Supplied material START

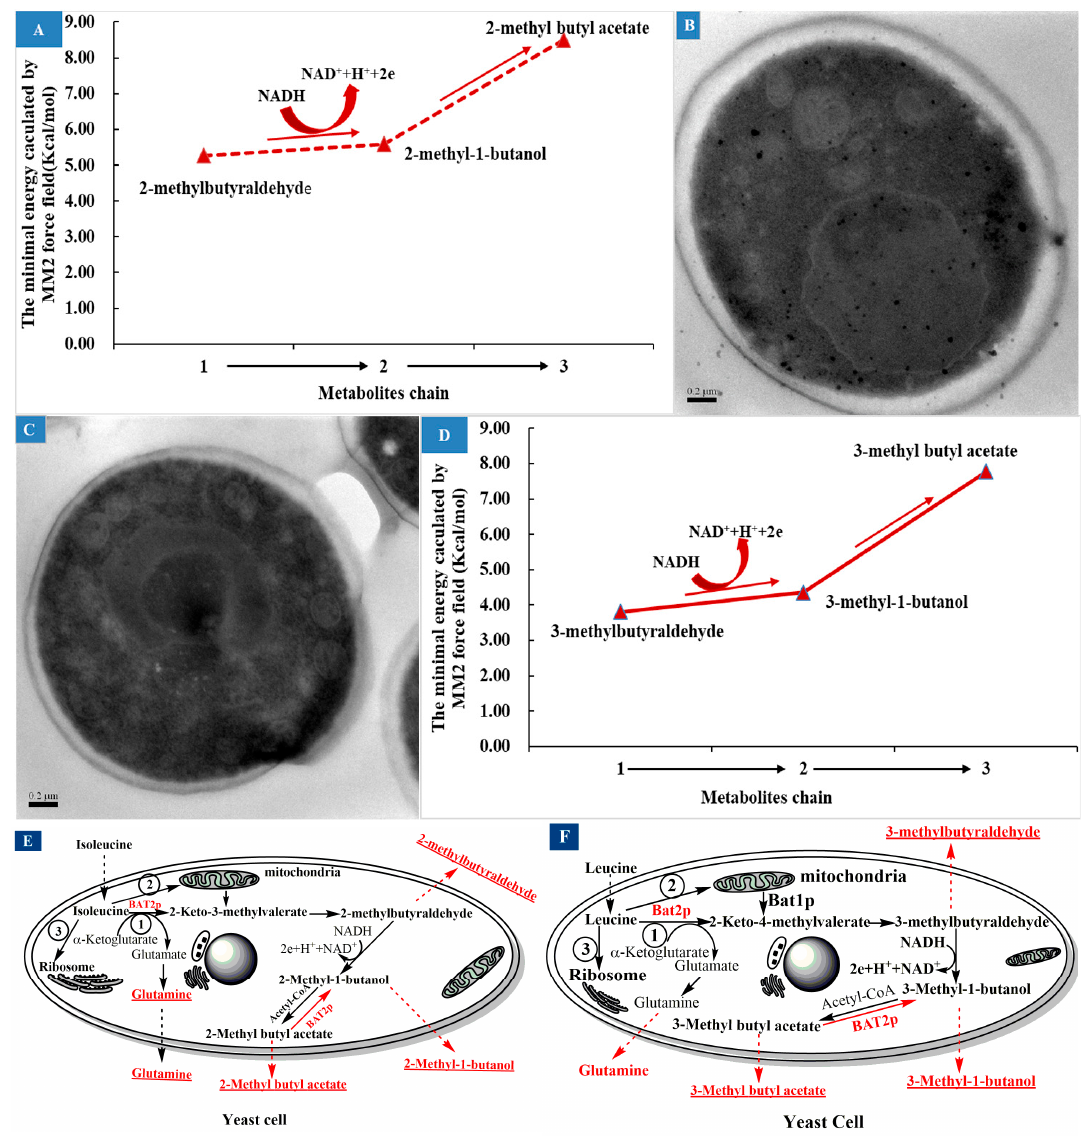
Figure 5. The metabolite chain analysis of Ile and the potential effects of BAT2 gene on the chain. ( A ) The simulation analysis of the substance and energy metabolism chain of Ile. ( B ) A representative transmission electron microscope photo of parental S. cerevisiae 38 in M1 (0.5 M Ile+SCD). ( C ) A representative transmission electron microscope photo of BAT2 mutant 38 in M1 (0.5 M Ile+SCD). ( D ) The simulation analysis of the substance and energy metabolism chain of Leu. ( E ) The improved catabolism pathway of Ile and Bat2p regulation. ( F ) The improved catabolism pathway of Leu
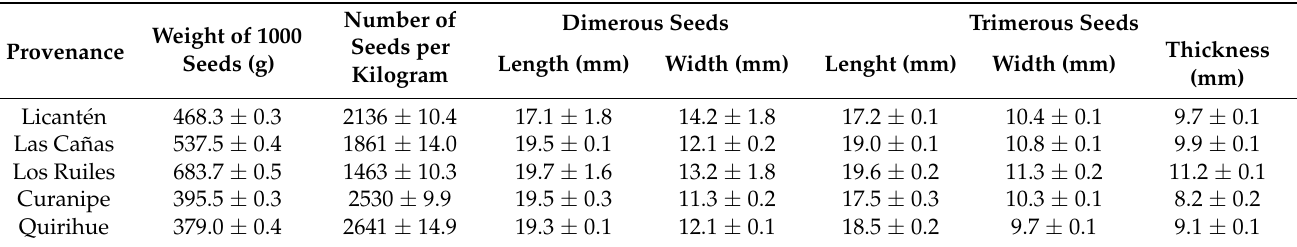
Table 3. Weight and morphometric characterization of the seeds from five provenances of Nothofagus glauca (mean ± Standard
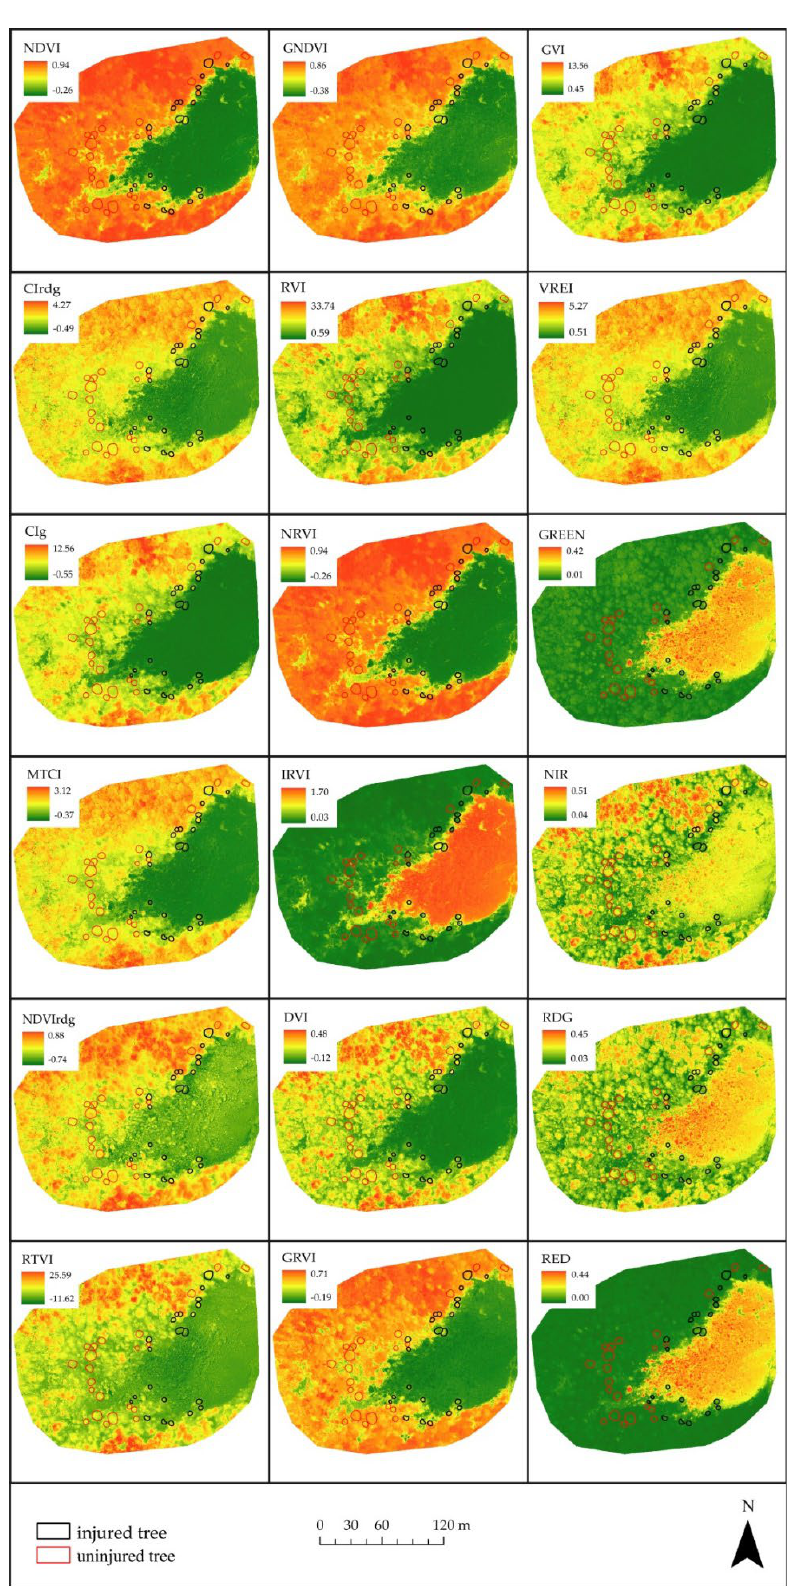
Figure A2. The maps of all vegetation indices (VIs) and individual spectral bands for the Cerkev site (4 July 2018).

Supplied material END

Where a line above holds the string "Figure", show that line.

Figure 5. The metabolite chain analysis of Ile and the potential effects of BAT2 gene on the chain. ( A ) The simulation analysis of the substance and energy metabolism chain of Ile. ( B ) A representative transmission electron microscope photo of parental S. cerevisiae 38 in M1 (0.5 M Ile+SCD). ( C ) A representative transmission electron microscope photo of BAT2 mutant 38 in M1 (0.5 M Ile+SCD). ( D ) The simulation analysis of the substance and energy metabolism chain of Leu. ( E ) The improved catabolism pathway of Ile and Bat2p regulation. ( F ) The improved catabolism pathway of Leu
Figure A2. The maps of all vegetation indices (VIs) and individual spectral bands for the Cerkev site (4 July 2018).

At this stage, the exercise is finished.